**Source excerpt:**
+++

It should be noted that the percentages cited in this compilation are useful only in relation to each other in the specific context of this project. This is due to the sampling method which was heavily weighted toward suspect collections and areas within collections. These figures are not to be extrapolated to collections of materials not sampled. For example, most collections will contain far less than the total 30.9% degraded samples for this survey. A very large collection may contain only a small percentage of degraded negatives. The University of Louisville's Caufield and Shook Collection, for instance, contains roughly 5000 degraded negatives out of a total of approximately 160,000 negatives, or 3.1% Percentages can also be somewhat deceptive in instances where few samples were registered, such as for Hammer film.
A useful summation of the data is seen in a chronological overview for each manufacturer of the total number of negatives surveyed and the number of degraded samples.
Figure 1 shows a comparison between manufacturers and the percentage of degraded samples. It indicates the average for all samples, as well as that for individual manufacturers. Regardless of data skews caused by sampling size, general trends remain consistent. Kodak film accounts for all of the degraded samples dated before 1936. After 1936, the total percentage for all negatives becomes an average of the three major manufacturers individual percentages. After 1940, the Kodak average fell consistently below the mean, while Agfa/Ansco and Defender films suffer from higher than average percentages of degradation.
Figure 1: PERCENTAGE OF SAMPLES DEGRADED, (By Year).

+++

**Extracted records:**
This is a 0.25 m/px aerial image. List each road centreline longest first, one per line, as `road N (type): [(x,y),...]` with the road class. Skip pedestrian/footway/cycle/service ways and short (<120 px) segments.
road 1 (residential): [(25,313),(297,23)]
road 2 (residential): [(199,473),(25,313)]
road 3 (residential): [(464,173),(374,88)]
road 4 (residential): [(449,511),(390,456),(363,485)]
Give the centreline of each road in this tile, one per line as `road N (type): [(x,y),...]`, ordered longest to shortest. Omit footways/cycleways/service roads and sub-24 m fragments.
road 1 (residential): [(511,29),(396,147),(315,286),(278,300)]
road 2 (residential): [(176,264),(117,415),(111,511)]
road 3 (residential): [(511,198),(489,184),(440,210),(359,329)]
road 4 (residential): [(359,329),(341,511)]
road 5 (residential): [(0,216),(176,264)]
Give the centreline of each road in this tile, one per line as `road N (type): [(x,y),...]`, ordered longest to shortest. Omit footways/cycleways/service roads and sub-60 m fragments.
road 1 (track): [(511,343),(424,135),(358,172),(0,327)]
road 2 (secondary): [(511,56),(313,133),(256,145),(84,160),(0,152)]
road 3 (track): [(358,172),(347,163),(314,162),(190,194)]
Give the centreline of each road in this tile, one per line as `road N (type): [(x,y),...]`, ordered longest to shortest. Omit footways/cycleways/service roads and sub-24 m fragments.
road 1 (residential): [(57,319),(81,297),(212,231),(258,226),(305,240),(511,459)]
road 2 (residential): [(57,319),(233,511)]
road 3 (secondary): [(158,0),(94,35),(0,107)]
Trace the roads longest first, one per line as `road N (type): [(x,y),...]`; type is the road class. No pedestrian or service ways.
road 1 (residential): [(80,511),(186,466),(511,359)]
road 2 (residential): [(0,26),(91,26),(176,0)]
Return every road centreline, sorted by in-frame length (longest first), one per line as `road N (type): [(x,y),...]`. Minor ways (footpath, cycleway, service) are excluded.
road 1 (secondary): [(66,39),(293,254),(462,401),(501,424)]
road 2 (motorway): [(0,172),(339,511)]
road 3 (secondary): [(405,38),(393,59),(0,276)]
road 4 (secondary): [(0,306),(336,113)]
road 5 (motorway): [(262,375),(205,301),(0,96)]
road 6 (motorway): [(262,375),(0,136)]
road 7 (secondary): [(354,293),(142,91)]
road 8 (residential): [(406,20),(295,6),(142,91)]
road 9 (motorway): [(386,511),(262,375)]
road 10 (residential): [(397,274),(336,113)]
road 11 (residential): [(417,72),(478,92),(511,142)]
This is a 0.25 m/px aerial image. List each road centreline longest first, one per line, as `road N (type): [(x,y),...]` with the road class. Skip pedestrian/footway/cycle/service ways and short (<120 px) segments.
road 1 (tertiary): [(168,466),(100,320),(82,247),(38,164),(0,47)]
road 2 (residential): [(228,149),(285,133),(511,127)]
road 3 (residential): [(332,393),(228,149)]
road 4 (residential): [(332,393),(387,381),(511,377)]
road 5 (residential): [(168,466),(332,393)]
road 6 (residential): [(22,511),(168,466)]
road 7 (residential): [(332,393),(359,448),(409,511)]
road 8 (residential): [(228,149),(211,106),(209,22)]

+++

**Work to complete:**
1) In the film survey excerpt, which manufacturer's film accounts for all of the degraded samples dated before 1936?
2) Quote the film survey excerpt, everything from "A useful summation" down to "percentages of degradation.".

**Solutions per task:**
1) Kodak

2)
A useful summation of the data is seen in a chronological overview for each manufacturer of the total number of negatives surveyed and the number of degraded samples.
Figure 1 shows a comparison between manufacturers and the percentage of degraded samples. It indicates the average for all samples, as well as that for individual manufacturers. Regardless of data skews caused by sampling size, general trends remain consistent. Kodak film accounts for all of the degraded samples dated before 1936. After 1936, the total percentage for all negatives becomes an average of the three major manufacturers individual percentages. After 1940, the Kodak average fell consistently below the mean, while Agfa/Ansco and Defender films suffer from higher than average percentages of degradation.